**EXERCISE OBJECTIVE:** Go to the line in the entries below that holds "2.3 We are currently" and repeat exactly from there through the line that holds "3. USE OF PERSONAL INFORMATION", inclusive.

#### DATA RECORDS

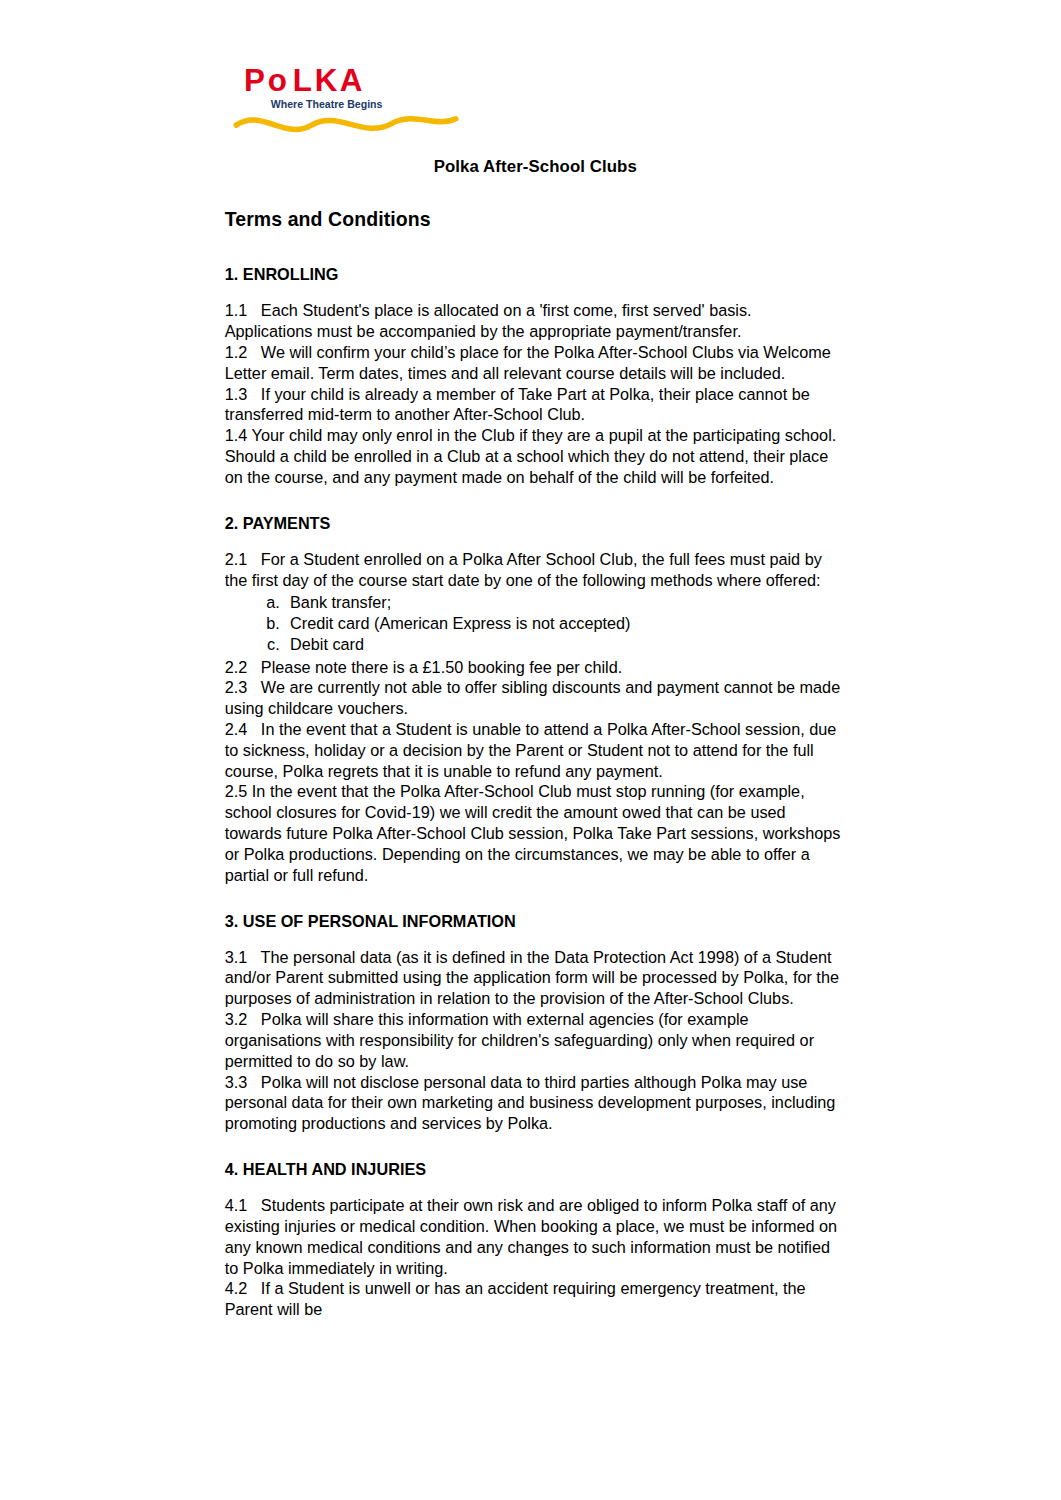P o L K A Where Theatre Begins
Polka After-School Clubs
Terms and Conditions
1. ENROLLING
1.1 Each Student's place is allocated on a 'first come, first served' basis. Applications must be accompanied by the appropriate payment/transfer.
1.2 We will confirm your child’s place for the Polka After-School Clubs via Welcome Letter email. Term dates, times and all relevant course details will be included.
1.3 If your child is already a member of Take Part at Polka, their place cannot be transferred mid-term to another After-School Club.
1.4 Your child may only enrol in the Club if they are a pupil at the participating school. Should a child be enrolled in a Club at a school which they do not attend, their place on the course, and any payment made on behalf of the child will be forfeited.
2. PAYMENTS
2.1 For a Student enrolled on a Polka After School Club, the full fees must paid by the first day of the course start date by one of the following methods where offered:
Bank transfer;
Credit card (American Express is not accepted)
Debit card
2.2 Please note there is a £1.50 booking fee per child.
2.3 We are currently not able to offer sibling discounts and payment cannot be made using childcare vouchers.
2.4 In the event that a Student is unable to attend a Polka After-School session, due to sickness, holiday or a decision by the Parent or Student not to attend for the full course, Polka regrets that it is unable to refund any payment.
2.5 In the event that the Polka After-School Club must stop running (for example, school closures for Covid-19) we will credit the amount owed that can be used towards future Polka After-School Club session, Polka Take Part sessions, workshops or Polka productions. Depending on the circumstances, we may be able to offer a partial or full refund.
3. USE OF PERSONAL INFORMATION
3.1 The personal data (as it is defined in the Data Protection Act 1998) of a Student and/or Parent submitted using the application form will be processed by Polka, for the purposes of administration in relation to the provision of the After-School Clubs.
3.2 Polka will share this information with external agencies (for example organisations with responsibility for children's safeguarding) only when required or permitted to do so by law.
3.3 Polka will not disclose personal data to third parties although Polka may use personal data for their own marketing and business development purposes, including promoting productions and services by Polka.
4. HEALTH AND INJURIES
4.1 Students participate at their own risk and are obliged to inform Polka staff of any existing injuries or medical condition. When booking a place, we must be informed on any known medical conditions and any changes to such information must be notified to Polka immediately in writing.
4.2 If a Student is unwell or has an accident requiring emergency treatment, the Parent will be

########
#### DATA RECORDS

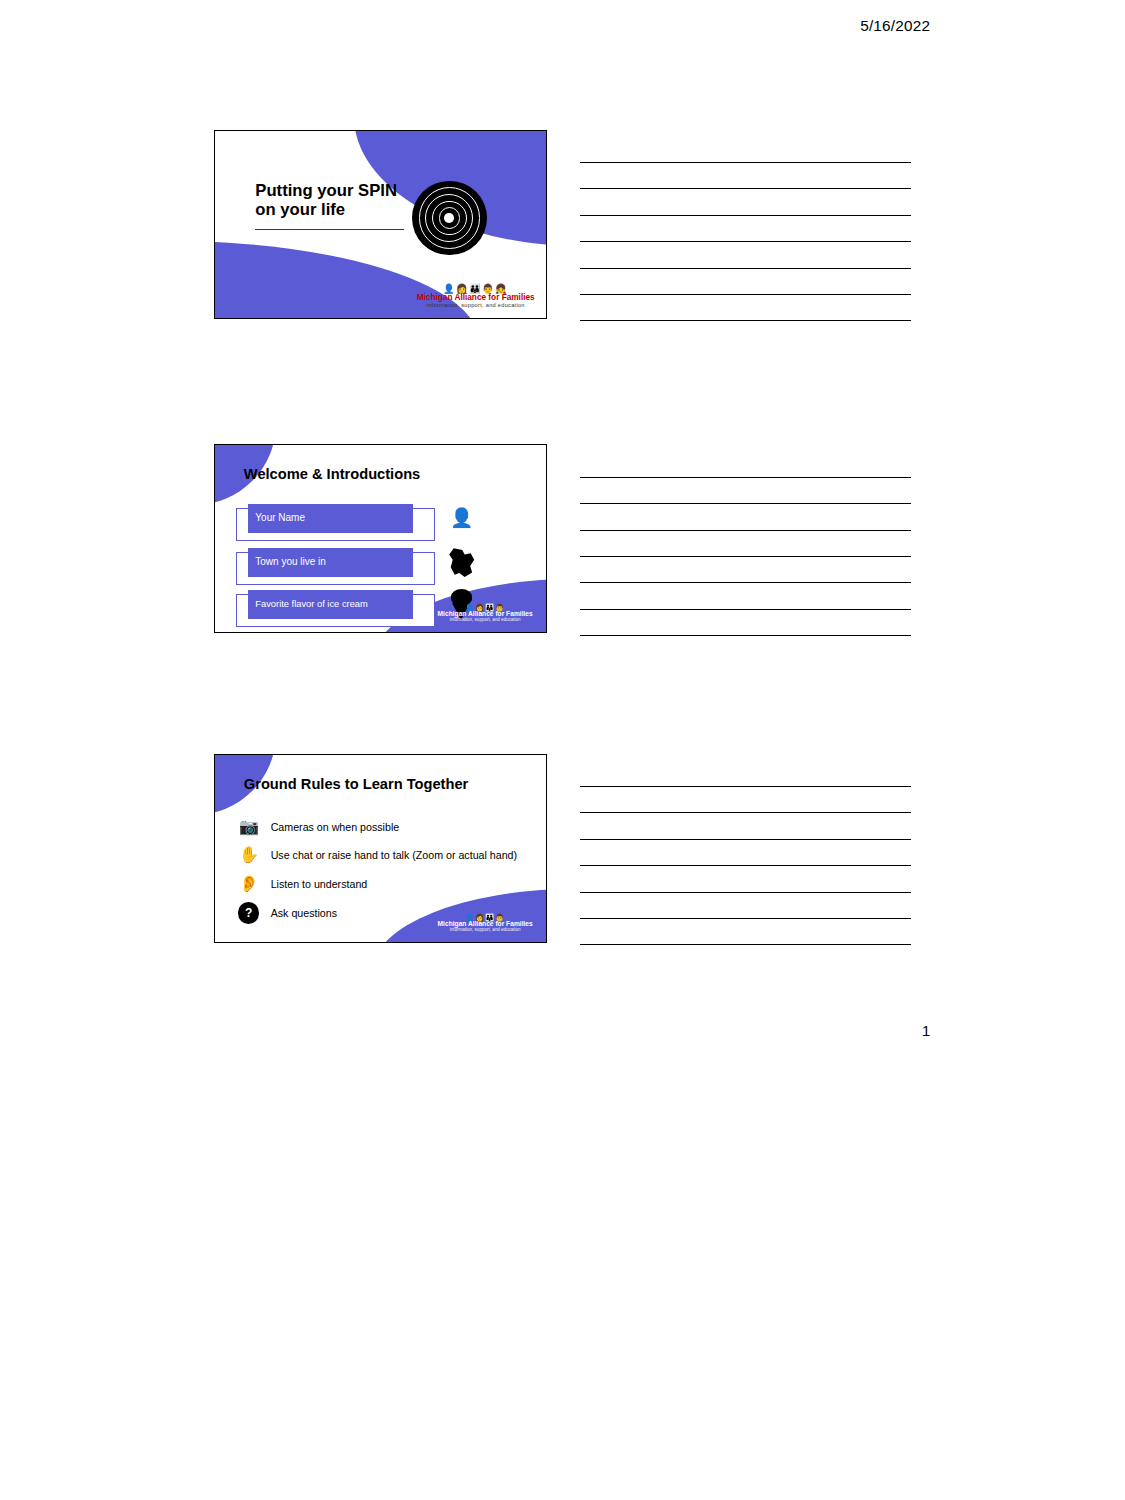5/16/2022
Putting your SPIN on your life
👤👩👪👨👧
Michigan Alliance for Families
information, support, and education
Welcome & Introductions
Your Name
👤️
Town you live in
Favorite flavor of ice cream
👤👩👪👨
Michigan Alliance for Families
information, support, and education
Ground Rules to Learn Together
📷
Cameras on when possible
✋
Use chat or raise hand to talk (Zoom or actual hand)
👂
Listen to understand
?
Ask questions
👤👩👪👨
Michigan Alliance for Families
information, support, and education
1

########

**ANSWER SECTION:**
2.3 We are currently not able to offer sibling discounts and payment cannot be made using childcare vouchers.
2.4 In the event that a Student is unable to attend a Polka After-School session, due to sickness, holiday or a decision by the Parent or Student not to attend for the full course, Polka regrets that it is unable to refund any payment.
2.5 In the event that the Polka After-School Club must stop running (for example, school closures for Covid-19) we will credit the amount owed that can be used towards future Polka After-School Club session, Polka Take Part sessions, workshops or Polka productions. Depending on the circumstances, we may be able to offer a partial or full refund.
3. USE OF PERSONAL INFORMATION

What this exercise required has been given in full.